Arbeitsauftrag 1
Kopieren Sie aus dem Text zum Mord an Halit Yozgat den Abschnitt wortgetreu, beginnend mit "Im Zuge der" und weiter bis einschließlich "NSU-Morde in Deutschland.".
Arbeitsauftrag 2
Beantworten Sie anhand des Textes zum Mord an Halit Yozgat die folgenden Fragen:
(a) Wie alt war Halit Yozgat, als er ermordet wurde?
(b) Für welchen Bereich war Andreas Temme beim hessischen Verfassungsschutz zuständig?
(c) Was fanden die Kripo-Beamten bei der Durchsuchung neben Drogen?

Im April 2006 wird Halit Yozgat, gerade 21 Jahre alt, in seinem Kasseler Internetcafé mit zwei Kopfschüssen ermordet. Während der Bluttat sitzen mehrere Kunden an den Computern in dem verwinkelten Raum. Einer von ihnen ist Andreas Temme, Beamter beim hessischen Verfassungsschutz – zuständig für den Bereich Rechtsextremismus und V-Mann-Führer. Er betreut also mehrere Informanten aus rechtsextremen Kreisen. Von dem Mord will Temme, damals Ende 30, allerdings nichts mitbekommen haben, obwohl er nur wenige Meter entfernt saß.

Rechte Propaganda in der Wohnung

Im Zuge der Ermittlungen fällt der Verdacht auf Andreas Temme, er wird als Beschuldigter vernommen, seine Wohnung und sein Arbeitsplatz beim Verfassungsschutz werden durchsucht. Die Kripo-Beamten finden neben Drogen auch illegale Munition und rechtsextreme Propaganda in einer "großen Anzahl", wie es in einem Aktenvermerk heißt, der dem gemeinsamen Rechercheteam von Nürnberger Nachrichten und Bayerischem Rundfunk vorliegt. Die Beamten der Kasseler Kriminalpolizei überprüfen im Jahr 2006 nun auch den Aufenthalt von Temme während der Zeit der vorherigen acht anderen NSU-Morde in Deutschland.

Datenzeilen
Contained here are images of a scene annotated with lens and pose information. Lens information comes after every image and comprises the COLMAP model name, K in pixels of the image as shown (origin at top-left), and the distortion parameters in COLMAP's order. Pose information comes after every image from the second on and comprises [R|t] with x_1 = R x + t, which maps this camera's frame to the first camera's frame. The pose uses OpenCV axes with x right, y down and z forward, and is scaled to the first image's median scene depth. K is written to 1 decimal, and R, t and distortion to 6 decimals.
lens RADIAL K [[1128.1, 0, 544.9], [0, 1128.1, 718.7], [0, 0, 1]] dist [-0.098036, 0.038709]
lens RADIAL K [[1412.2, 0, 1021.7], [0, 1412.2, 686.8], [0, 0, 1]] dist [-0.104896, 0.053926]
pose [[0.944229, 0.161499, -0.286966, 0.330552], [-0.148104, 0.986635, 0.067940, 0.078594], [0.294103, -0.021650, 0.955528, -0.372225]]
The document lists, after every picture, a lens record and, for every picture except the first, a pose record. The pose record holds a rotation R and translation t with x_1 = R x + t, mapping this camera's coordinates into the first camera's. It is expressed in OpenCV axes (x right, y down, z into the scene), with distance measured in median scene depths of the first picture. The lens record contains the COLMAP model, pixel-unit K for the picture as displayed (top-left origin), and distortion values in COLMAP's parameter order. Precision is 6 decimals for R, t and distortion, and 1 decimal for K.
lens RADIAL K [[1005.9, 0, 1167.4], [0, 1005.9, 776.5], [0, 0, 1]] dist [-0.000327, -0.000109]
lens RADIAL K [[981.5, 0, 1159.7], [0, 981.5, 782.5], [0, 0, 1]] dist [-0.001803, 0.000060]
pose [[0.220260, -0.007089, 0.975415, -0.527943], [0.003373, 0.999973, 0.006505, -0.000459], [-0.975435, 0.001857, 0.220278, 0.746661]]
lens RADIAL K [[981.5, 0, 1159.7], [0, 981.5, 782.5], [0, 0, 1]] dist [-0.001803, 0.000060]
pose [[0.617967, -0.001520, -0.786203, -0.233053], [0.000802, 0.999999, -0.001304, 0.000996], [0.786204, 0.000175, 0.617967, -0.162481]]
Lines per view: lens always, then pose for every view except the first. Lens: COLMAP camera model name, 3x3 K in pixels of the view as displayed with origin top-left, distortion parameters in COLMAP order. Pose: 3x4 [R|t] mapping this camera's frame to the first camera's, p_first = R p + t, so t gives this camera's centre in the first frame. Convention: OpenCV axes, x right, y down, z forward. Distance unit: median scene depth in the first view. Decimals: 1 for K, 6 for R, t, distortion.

Antwortbereich 1
Im Zuge der Ermittlungen fällt der Verdacht auf Andreas Temme, er wird als Beschuldigter vernommen, seine Wohnung und sein Arbeitsplatz beim Verfassungsschutz werden durchsucht. Die Kripo-Beamten finden neben Drogen auch illegale Munition und rechtsextreme Propaganda in einer "großen Anzahl", wie es in einem Aktenvermerk heißt, der dem gemeinsamen Rechercheteam von Nürnberger Nachrichten und Bayerischem Rundfunk vorliegt. Die Beamten der Kasseler Kriminalpolizei überprüfen im Jahr 2006 nun auch den Aufenthalt von Temme während der Zeit der vorherigen acht anderen NSU-Morde in Deutschland.

Antwortbereich 2
(a) Er war 21 Jahre alt.
(b) Er war für den Bereich Rechtsextremismus zuständig und V-Mann-Führer.
(c) Sie fanden illegale Munition und rechtsextreme Propaganda in einer "großen Anzahl".